In a career that has spanned nearly three decades coaching varsity football at Escalon High School, Mark Loureiro racked up 281 wins.

And for each win, each season, special memories are a part of the package.

The head coach stalked the sidelines in that role for the final time on Friday night, Nov. 17 as the Cougars hosted Hilmar in a semifinal match in the Sac-Joaquin Section Division VI football playoffs. For the Escalon squad, hopes of a Section title finish for their coach fell in a 41-38 final to the Yellowjackets. (See story, photos in Sports, Page A7.)

“It’s a tough pill to swallow,” Loureiro admitted of falling in what turned out to be the season and career finale.

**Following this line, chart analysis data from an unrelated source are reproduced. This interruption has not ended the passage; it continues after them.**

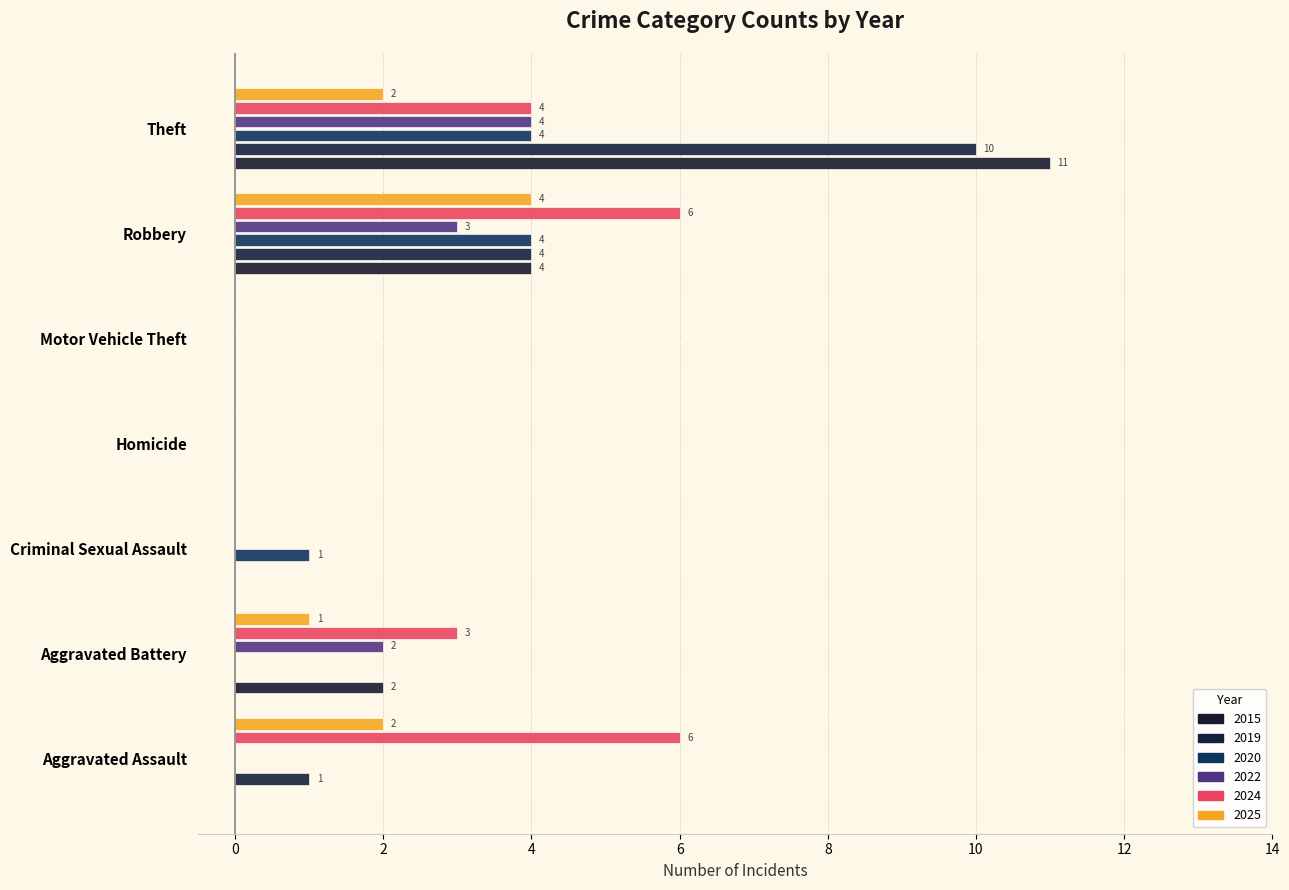

Reading left to right, transcribe all the data shown in this chart.

2015: Aggravated Assault=0	Aggravated Battery=2	Criminal Sexual Assault=0	Homicide=0	Motor Vehicle Theft=0	Robbery=4	Theft=11
2019: Aggravated Assault=1	Aggravated Battery=0	Criminal Sexual Assault=0	Homicide=0	Motor Vehicle Theft=0	Robbery=4	Theft=10
2020: Aggravated Assault=0	Aggravated Battery=0	Criminal Sexual Assault=1	Homicide=0	Motor Vehicle Theft=0	Robbery=4	Theft=4
2022: Aggravated Assault=0	Aggravated Battery=2	Criminal Sexual Assault=0	Homicide=0	Motor Vehicle Theft=0	Robbery=3	Theft=4
2024: Aggravated Assault=6	Aggravated Battery=3	Criminal Sexual Assault=0	Homicide=0	Motor Vehicle Theft=0	Robbery=6	Theft=4
2025: Aggravated Assault=2	Aggravated Battery=1	Criminal Sexual Assault=0	Homicide=0	Motor Vehicle Theft=0	Robbery=4	Theft=2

After the Cougars got rolling this season, they claimed a share of the Trans-Valley League title for their coach, got back into the playoffs after an absence of two years and were hoping to take it all the way to the end. Instead, TVL rivals Hilmar and Modesto Christian will battle for the crown. Escalon beat both teams during the regular season.

Loureiro said though the game went down as a loss – bringing his final record to 281 wins, 69 losses and one tie – he couldn’t have been happier with the effort and determination from his team.

“This last one was one of the greats,” he said of the game.

But he admitted to feeling a bit lost afterward.

“It’s who I am, a coach,” he said. “You feel like a part of you died, leaving that field.”

Life will go on, though, as Loureiro looks to reconnect with family, enjoy time with grandkids and do whatever he wants on Friday nights.

He made sure, however, to leave no doubt that his 2017 Cougars hold a special place in his heart, addressing the team in the end zone following the loss.

“It’s a tough way to go out, for these seniors and myself,” he told the team. “It looked like those stars were going to align for us, but we just couldn’t make that big play. This is what championship football is about. This is why you play, this is why I coach.”

He praised the seniors – who came back after a lackluster junior year – for their leadership and dedication, setting the tone for those juniors who will come back to the gridiron next year.

“You can’t hang your head,” Loureiro added. “Losing sucks, it’s no good. But you should be proud of yourselves.”

As the team gathered in its post-game huddle, many of the players had difficulty keeping their emotions in check.

“It’s okay to hurt; it’s okay to cry. It’s okay because you care,” Loureiro told them. “Not enough people in this world care. Thanks for making this last year great for me. Thanks for being great men.”

He told the players to remember the accomplishments of the season and wished them well as they move in to another sport or just focus on their academics following the fall campaign.

And despite falling short of a Section title for his final season, Loureiro said he was certain the sun would rise tomorrow and he will get on with his day.

“It’s the end of an era, I guess,” he said of closing out a 29-year career at Engel Field. “Those boys fought to the death for me … as have all my teams. That’s all you can ask for.”